The required answer is each line in the entries below where "passive" occurs.

▶ [Task material]

##############################

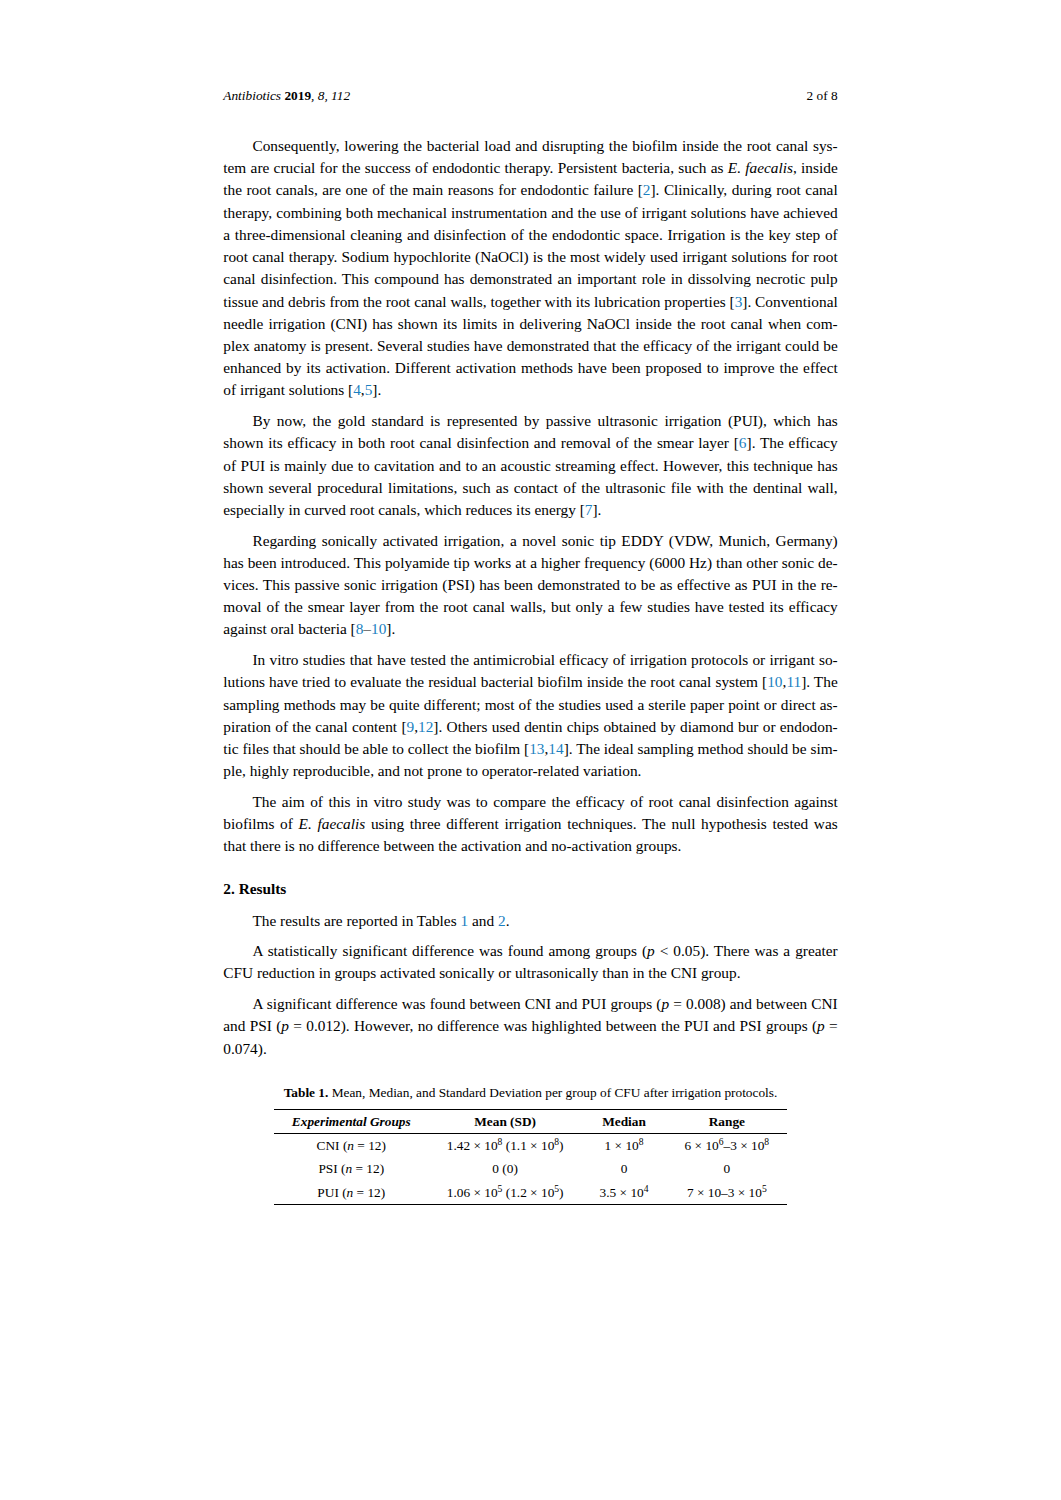Antibiotics 2019, 8, 112
2 of 8
Consequently, lowering the bacterial load and disrupting the biofilm inside the root canal system are crucial for the success of endodontic therapy. Persistent bacteria, such as E. faecalis, inside the root canals, are one of the main reasons for endodontic failure [2]. Clinically, during root canal therapy, combining both mechanical instrumentation and the use of irrigant solutions have achieved a three-dimensional cleaning and disinfection of the endodontic space. Irrigation is the key step of root canal therapy. Sodium hypochlorite (NaOCl) is the most widely used irrigant solutions for root canal disinfection. This compound has demonstrated an important role in dissolving necrotic pulp tissue and debris from the root canal walls, together with its lubrication properties [3]. Conventional needle irrigation (CNI) has shown its limits in delivering NaOCl inside the root canal when complex anatomy is present. Several studies have demonstrated that the efficacy of the irrigant could be enhanced by its activation. Different activation methods have been proposed to improve the effect of irrigant solutions [4,5].
By now, the gold standard is represented by passive ultrasonic irrigation (PUI), which has shown its efficacy in both root canal disinfection and removal of the smear layer [6]. The efficacy of PUI is mainly due to cavitation and to an acoustic streaming effect. However, this technique has shown several procedural limitations, such as contact of the ultrasonic file with the dentinal wall, especially in curved root canals, which reduces its energy [7].
Regarding sonically activated irrigation, a novel sonic tip EDDY (VDW, Munich, Germany) has been introduced. This polyamide tip works at a higher frequency (6000 Hz) than other sonic devices. This passive sonic irrigation (PSI) has been demonstrated to be as effective as PUI in the removal of the smear layer from the root canal walls, but only a few studies have tested its efficacy against oral bacteria [8–10].
In vitro studies that have tested the antimicrobial efficacy of irrigation protocols or irrigant solutions have tried to evaluate the residual bacterial biofilm inside the root canal system [10,11]. The sampling methods may be quite different; most of the studies used a sterile paper point or direct aspiration of the canal content [9,12]. Others used dentin chips obtained by diamond bur or endodontic files that should be able to collect the biofilm [13,14]. The ideal sampling method should be simple, highly reproducible, and not prone to operator-related variation.
The aim of this in vitro study was to compare the efficacy of root canal disinfection against biofilms of E. faecalis using three different irrigation techniques. The null hypothesis tested was that there is no difference between the activation and no-activation groups.
2. Results
The results are reported in Tables 1 and 2.
A statistically significant difference was found among groups (p < 0.05). There was a greater CFU reduction in groups activated sonically or ultrasonically than in the CNI group.
A significant difference was found between CNI and PUI groups (p = 0.008) and between CNI and PSI (p = 0.012). However, no difference was highlighted between the PUI and PSI groups (p = 0.074).
Table 1. Mean, Median, and Standard Deviation per group of CFU after irrigation protocols.
| Experimental Groups | Mean (SD) | Median | Range |
| --- | --- | --- | --- |
| CNI ( n = 12) | 1.42 × 10 8 (1.1 × 10 8 ) | 1 × 10 8 | 6 × 10 6 –3 × 10 8 |
| PSI ( n = 12) | 0 (0) | 0 | 0 |
| PUI ( n = 12) | 1.06 × 10 5 (1.2 × 10 5 ) | 3.5 × 10 4 | 7 × 10–3 × 10 5 |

##############################

▶ [Answer to the problem]
By now, the gold standard is represented by passive ultrasonic irrigation (PUI), which has shown its efficacy in both root canal disinfection and removal of the smear layer [6]. The efficacy of PUI is mainly due to cavitation and to an acoustic streaming effect. However, this technique has shown several procedural limitations, such as contact of the ultrasonic file with the dentinal wall, especially in curved root canals, which reduces its energy [7].
Regarding sonically activated irrigation, a novel sonic tip EDDY (VDW, Munich, Germany) has been introduced. This polyamide tip works at a higher frequency (6000 Hz) than other sonic devices. This passive sonic irrigation (PSI) has been demonstrated to be as effective as PUI in the removal of the smear layer from the root canal walls, but only a few studies have tested its efficacy against oral bacteria [8–10].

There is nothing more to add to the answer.